According to Knesset sources, Peres is contemplating even asking lawmakers to officially expand the role of the president to include conducting foreign policy.
During Peres' acceptance speech last month, he called for Israel to retreat from the West Bank. The next day, he called for direct negotiations with Syria, which is hosting top Palestinian terror leaders and supporting the Lebanese Hezbollah militia, which last summer launched thousands of rockets into Israeli population centers. Syrian President Bashar Assad warned several times the past few months his country is preparing for war.
Peres, Israel's longest standing Knesset member, was considered the driving force of the 1993 Oslo Accords. The Peres Peace Center, headed by the new president, advocates the division of Jerusalem and Israeli withdrawals from the strategic West Bank and Golan Heights.
Peres repeatedly has come under fire by critics for policies and plans many say would greatly undermine Israel's security if implemented.

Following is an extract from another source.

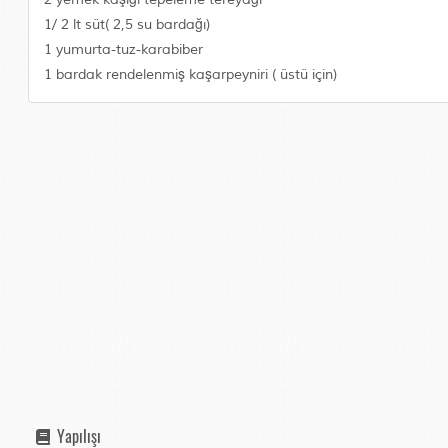
1/ 2 lt süt( 2,5 su bardağı)
1 yumurta-tuz-karabiber
1 bardak rendelenmiş kaşarpeyniri ( üstü için)
Yapılışı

An official biography of the elderly statesman released earlier this year, entitled "Shimon Peres," revealed a draft agreement he hammered out with West Germany in 1961 to allow the creation of German military bases on Israeli soil less than two decades after the Holocaust.
The biography also detailed a controversial plan Peres concocted to lease French Guyana from France and create an Israeli colony there at a time when the nine-year-old Israel was desperate for immigrants and struggling to establish itself.